The Rundown: 100 Miles In Mizuno’s Waveknit R2
The Mizuno Waveknit R2 brings a light cushion to your everyday run, while packing a punch for heel-strikers.
THE RUNDOWN: The Mizuno Waveknit R2 brings a light cushion to your everyday run, while packing a punch for heel-strikers.
Surface: Road Pronation: Neutral Stack Height: Medium
There’s no denying the appeal of a running shoe with a knit upper; they’re super comfortable. But this trendy construction has its drawbacks, with some knit uppers fitting so close they rub your foot raw and others stretching so much that they offer no support. It’s a difficult balance to strike, but the Mizuno Waveknit R2 comes pretty close to getting it just right. It provides a snug but flexible fit right out of the box, and while the upper does stretch initially, it maintains its structure. That, plus the cushy midsole and overall light weight, makes the Waveknit R2 a solid everyday trainer.
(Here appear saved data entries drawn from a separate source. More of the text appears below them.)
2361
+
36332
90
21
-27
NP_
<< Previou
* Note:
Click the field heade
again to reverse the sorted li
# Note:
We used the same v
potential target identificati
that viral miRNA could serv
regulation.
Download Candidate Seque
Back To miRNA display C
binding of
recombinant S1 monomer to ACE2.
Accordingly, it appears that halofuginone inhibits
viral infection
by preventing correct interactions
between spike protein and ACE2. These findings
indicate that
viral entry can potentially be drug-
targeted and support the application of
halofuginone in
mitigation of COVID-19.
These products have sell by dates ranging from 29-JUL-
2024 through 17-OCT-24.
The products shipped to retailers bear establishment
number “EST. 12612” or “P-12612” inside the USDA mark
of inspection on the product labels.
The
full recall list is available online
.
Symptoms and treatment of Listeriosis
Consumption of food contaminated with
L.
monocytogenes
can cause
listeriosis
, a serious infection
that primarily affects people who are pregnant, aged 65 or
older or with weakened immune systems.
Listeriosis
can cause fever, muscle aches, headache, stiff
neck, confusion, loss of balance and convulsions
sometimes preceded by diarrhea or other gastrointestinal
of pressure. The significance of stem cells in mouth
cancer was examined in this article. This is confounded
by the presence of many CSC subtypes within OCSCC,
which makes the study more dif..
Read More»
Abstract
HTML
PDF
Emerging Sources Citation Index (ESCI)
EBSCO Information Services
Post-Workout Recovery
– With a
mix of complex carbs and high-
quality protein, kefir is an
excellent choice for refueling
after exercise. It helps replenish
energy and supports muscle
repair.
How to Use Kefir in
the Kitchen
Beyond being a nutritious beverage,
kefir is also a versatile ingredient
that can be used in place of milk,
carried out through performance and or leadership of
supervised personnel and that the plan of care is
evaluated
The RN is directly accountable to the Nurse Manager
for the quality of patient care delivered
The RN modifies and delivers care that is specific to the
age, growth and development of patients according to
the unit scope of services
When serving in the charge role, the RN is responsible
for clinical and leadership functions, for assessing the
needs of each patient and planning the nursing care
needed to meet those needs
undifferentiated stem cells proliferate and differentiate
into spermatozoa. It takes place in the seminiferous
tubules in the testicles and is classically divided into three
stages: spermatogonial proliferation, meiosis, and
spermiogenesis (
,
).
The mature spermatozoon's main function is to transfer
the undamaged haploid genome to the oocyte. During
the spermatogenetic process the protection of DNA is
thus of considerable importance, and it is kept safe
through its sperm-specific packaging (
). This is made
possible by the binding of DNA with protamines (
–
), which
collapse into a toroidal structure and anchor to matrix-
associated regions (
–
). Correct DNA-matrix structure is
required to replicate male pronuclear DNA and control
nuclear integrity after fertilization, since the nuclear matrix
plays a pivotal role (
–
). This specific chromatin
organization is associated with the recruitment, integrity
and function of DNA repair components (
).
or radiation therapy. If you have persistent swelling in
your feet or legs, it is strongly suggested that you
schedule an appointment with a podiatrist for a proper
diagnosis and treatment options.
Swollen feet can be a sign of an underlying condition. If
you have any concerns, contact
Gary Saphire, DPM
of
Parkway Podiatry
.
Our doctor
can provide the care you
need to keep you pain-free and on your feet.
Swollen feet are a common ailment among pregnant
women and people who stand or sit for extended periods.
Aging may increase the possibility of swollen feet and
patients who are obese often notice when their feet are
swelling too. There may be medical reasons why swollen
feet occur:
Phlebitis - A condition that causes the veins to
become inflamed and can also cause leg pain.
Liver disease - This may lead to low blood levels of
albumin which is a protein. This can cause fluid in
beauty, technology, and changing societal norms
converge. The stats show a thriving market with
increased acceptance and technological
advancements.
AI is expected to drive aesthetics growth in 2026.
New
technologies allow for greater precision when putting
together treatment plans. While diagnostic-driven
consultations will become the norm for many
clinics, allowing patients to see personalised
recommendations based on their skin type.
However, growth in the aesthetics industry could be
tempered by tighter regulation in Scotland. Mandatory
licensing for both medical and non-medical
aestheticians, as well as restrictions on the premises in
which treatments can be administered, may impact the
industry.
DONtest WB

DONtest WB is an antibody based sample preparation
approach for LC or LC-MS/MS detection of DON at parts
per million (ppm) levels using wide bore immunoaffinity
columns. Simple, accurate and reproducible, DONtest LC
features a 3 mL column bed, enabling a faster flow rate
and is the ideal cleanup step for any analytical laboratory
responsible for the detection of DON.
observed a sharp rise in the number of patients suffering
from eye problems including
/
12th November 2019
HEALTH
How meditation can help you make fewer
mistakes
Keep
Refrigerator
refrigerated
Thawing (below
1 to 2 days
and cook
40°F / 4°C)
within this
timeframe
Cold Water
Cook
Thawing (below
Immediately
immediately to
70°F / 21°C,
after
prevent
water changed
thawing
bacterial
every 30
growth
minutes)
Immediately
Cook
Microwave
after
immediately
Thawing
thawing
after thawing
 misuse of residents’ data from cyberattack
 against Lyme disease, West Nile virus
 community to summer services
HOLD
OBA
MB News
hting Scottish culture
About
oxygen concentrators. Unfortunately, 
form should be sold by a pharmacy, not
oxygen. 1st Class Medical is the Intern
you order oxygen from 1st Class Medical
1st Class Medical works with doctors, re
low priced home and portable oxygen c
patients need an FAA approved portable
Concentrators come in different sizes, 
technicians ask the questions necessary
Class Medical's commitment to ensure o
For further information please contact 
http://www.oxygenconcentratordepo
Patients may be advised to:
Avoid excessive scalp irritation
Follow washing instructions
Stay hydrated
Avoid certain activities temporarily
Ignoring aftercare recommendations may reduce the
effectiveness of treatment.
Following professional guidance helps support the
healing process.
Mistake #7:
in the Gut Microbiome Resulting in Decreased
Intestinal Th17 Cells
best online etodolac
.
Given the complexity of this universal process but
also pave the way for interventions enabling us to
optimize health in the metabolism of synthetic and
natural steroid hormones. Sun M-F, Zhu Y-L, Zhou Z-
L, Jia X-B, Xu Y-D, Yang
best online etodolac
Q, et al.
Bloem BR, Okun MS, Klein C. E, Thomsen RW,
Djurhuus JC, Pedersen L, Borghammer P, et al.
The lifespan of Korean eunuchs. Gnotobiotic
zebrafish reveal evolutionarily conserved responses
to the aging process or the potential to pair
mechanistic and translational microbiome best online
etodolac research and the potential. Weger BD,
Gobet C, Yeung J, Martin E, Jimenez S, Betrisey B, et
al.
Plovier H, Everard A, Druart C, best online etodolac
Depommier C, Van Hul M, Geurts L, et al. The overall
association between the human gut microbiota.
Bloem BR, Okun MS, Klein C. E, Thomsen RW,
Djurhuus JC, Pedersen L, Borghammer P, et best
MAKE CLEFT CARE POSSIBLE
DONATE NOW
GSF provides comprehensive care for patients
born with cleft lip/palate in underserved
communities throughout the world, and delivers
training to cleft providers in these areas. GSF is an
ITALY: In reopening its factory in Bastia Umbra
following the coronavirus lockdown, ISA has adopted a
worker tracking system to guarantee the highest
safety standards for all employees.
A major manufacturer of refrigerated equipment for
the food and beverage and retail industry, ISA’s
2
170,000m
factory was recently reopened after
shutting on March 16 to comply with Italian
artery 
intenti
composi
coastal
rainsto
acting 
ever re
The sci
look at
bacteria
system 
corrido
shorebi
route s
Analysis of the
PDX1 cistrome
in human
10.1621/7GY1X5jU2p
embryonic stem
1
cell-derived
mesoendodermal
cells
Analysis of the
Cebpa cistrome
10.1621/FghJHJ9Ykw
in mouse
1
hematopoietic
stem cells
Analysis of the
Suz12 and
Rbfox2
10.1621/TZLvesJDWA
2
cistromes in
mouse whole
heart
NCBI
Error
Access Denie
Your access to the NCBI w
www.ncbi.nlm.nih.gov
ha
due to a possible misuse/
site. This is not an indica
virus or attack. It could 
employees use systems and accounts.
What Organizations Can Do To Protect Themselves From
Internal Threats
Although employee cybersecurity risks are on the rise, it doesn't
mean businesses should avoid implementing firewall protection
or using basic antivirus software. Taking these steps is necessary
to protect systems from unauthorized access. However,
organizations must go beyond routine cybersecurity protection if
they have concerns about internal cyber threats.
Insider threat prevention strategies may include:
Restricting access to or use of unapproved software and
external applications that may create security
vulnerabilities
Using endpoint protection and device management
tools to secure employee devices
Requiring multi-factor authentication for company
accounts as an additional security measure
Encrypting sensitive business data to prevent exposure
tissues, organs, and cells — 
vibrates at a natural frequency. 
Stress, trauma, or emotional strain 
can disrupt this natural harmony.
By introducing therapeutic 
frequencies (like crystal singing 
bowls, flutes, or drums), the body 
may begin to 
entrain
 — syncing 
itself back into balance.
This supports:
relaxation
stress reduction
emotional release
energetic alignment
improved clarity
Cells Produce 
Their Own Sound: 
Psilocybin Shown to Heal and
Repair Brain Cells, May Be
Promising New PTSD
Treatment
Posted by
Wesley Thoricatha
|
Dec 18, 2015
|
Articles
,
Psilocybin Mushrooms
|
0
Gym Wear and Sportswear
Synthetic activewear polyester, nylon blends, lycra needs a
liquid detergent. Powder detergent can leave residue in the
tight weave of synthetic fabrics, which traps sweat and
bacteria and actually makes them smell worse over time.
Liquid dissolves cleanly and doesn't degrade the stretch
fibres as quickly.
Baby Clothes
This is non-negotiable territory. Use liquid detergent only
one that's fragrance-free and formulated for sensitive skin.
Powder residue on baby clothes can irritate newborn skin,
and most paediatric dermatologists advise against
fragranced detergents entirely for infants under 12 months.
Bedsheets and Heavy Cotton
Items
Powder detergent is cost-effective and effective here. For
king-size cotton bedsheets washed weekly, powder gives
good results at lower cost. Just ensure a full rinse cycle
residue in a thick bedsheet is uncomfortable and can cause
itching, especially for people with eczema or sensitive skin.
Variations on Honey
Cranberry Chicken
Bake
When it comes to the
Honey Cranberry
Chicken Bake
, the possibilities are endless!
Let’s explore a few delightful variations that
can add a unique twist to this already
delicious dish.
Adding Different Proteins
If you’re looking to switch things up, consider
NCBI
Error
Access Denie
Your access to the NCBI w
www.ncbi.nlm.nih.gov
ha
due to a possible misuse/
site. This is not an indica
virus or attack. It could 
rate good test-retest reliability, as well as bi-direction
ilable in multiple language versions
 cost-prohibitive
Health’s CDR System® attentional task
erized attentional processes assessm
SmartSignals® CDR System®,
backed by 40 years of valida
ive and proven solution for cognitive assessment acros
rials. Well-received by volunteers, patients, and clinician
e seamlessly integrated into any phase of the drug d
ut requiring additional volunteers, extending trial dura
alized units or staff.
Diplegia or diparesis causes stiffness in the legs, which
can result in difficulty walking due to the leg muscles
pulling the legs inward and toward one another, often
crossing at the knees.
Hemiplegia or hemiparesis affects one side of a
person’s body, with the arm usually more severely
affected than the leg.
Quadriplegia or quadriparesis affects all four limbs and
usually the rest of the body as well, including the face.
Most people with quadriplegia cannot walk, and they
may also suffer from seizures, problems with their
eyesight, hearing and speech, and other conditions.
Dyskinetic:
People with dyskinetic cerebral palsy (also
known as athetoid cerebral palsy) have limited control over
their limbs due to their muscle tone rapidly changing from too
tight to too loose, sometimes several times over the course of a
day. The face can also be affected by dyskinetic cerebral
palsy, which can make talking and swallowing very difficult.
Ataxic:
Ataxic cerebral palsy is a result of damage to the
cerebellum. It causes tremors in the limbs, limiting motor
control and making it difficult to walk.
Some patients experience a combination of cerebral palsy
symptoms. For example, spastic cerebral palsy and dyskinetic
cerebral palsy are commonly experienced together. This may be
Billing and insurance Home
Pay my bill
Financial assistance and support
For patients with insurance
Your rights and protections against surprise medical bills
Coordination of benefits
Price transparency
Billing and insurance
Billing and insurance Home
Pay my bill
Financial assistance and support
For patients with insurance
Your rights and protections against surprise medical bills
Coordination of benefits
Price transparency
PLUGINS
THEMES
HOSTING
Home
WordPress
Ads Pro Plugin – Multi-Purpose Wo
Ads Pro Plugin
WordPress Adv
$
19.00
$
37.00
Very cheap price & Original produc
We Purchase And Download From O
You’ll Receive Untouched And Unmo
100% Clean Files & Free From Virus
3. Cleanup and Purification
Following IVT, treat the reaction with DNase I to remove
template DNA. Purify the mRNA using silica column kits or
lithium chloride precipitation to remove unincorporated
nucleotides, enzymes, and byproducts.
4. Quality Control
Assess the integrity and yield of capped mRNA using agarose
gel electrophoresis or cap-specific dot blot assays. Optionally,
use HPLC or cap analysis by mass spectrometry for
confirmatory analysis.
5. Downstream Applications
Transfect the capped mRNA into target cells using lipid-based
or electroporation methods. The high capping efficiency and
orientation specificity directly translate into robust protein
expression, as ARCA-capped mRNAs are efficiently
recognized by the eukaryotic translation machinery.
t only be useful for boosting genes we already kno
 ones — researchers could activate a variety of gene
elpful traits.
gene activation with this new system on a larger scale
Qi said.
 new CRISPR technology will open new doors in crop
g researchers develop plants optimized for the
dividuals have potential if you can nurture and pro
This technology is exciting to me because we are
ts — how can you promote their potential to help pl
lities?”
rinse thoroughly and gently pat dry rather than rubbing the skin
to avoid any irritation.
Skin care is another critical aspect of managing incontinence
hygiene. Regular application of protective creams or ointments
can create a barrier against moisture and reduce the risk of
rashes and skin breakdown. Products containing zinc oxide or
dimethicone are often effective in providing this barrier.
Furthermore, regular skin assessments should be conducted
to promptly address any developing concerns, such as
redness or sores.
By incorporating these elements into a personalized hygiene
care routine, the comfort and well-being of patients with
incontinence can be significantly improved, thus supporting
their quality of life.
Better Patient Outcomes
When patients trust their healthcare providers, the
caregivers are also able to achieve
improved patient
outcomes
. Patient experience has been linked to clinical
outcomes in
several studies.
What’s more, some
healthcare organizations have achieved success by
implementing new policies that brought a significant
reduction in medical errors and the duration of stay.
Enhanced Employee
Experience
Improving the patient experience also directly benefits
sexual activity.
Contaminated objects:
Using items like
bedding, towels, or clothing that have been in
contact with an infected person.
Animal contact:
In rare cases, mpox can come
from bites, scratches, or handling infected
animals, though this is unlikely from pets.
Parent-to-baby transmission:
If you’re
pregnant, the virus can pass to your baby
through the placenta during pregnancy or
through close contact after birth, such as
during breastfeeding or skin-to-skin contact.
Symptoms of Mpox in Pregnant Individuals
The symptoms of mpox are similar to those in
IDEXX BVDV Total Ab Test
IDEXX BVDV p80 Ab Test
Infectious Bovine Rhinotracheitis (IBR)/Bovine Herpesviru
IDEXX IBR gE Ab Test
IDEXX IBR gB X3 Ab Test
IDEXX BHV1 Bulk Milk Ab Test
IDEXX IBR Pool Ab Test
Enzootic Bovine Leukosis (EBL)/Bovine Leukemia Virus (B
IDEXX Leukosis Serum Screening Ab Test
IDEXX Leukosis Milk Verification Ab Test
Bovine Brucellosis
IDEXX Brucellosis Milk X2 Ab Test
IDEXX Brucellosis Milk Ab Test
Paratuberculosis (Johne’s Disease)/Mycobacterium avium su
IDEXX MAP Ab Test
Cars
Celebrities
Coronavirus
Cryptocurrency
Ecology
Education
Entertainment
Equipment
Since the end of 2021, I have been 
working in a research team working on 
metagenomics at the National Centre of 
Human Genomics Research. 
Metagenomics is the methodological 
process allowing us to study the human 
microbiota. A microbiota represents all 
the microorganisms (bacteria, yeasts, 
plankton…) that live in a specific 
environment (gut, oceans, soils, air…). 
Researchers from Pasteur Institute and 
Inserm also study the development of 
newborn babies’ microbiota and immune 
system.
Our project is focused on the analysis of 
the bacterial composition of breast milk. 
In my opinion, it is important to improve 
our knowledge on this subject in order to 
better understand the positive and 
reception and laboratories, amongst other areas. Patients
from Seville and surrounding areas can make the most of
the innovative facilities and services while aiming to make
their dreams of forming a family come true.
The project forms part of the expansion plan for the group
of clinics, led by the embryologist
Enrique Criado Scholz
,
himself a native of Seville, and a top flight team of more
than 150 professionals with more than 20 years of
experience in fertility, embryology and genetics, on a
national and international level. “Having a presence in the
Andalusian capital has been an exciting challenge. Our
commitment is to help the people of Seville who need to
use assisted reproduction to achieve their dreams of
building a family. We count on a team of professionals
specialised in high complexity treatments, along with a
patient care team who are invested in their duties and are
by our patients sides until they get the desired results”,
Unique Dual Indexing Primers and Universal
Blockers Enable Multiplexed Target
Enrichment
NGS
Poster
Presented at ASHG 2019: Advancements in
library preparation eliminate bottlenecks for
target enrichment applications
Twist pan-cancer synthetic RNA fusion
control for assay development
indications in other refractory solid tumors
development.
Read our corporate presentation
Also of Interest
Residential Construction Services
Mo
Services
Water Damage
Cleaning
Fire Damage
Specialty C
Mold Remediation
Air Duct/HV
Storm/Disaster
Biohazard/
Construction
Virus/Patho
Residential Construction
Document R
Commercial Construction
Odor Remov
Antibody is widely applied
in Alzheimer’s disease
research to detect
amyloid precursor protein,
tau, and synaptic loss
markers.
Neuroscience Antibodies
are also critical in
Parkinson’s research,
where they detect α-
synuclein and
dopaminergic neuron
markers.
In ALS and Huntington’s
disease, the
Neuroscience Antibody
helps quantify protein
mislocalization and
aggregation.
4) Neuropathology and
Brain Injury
Weight: 8.6 oz. (W), 10.2 oz. (M)
Midsole: U4ic midsole with Cloudwave technology, U4icX Strobel, Podular U4icX Midsole in the crash pad
Outsole: X10 carbon rubber (heel), SmoothRide blown rubber (mid- and forefoot)
100 Miles In: The Review
My first impressions of the Mizuno Waveknit R2s were that they had a cool design and ran small. But the initial, snug fit can be deceiving. The upper noticeably stretched out after I had logged 15 miles in the shoes, so they pretty quickly felt true to size. After that initial adjustment period, the upper mostly kept its fit. By mile 50, the shoes felt slightly looser, and the structure stayed constant from miles 50 to 100.
The toe box is the roomiest and most flexible part of the shoe, but not disproportionately so. I found it extremely comfortable (and pleasantly breathable) in multiple double-digit runs, the longest of which lasted 12 miles. The sockliner really is sock-like and wraps around the topline, making the Waveknit R2 a good match with any sock length. A stiff and supportive heel counter provides a necessary balance to all the softness throughout the rest of the shoe’s construction.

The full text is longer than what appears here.